We also got to the show really early (like 7:10pm; show start time was around 9:30pm). So I paced around out front, grinding my teeth and smoking cigarettes like it was my job. The club owner was being kind of a dick, and I felt sort of unwanted there. I really just wanted to play a short set and get the fuck out of Boston forever.
We agreed to play only four songs, assuming the room would empty out after the first two bands (who catered to an older-ish crowd, the kind that normally walks out when we play). I trudged up to the stage when the time came, ready to just slog through it and be done already.
But, as it turned out, a fair number of people stuck around and bobbed their heads throughout. The other bands really
liked us, and one dude kept asking why we hadn't played more (we did add a fifth song; about 30 minutes total). I told him that frankly we felt sort of unwelcome by the club owner, and said [Boston accent], "Ah, dat's bullshit. You play da room datcha play to," which really made sense at that particular moment and made me feel better about the whole thing.
After the gig we agreed to hightail it out of Boston, rather than trying to find a place to stay. We had nice cushy couches a mere three hours away in Bennington, VT. (Well, I slept on two cushy chairs pushed together in a sort of open-coffin fashion.) Bennington's gorgeous and great contrast to my shitty, shitty mood before last night's gig.

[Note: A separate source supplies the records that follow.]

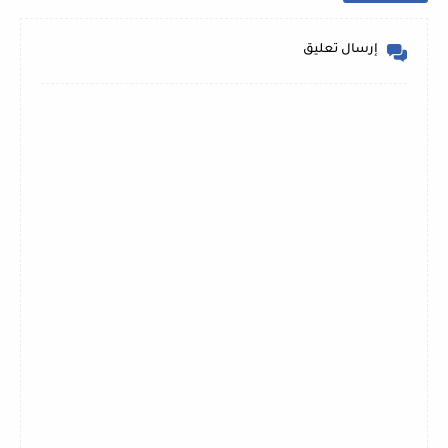
إرسال تعليق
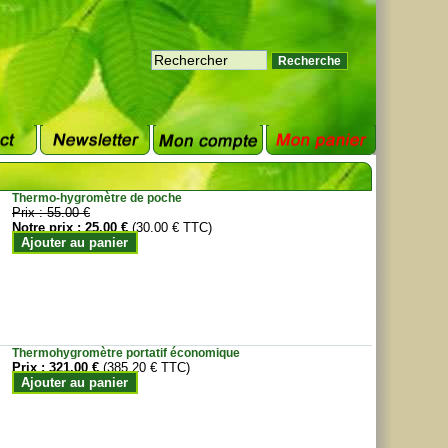
Thermo-hygromètre de poche
Prix :
55.00 €
Notre prix :
25.00 €
(30.00 € TTC)
Ajouter au panier
Thermohygromètre portatif économique
Prix :
321.00 €
(385.20 € TTC)
Ajouter au panier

The point of this rambling and poorly written missive is: (a) I don't know why Ryan is not blogging; he mustn't feel like blogging, that's all; (b) I get the most frustrated when a situation is completely out of my control, as in the gig last night and missing out on dinner with Boston Friend. There was really nothing I could do to improve either situation, and I just had to sit and stew in it, and I hate
that. It's much worse than a situation where I fucked something up, because at least then I have someone to blame.
Anyway, I'm alive and in Vermont. I might take a shower today, too.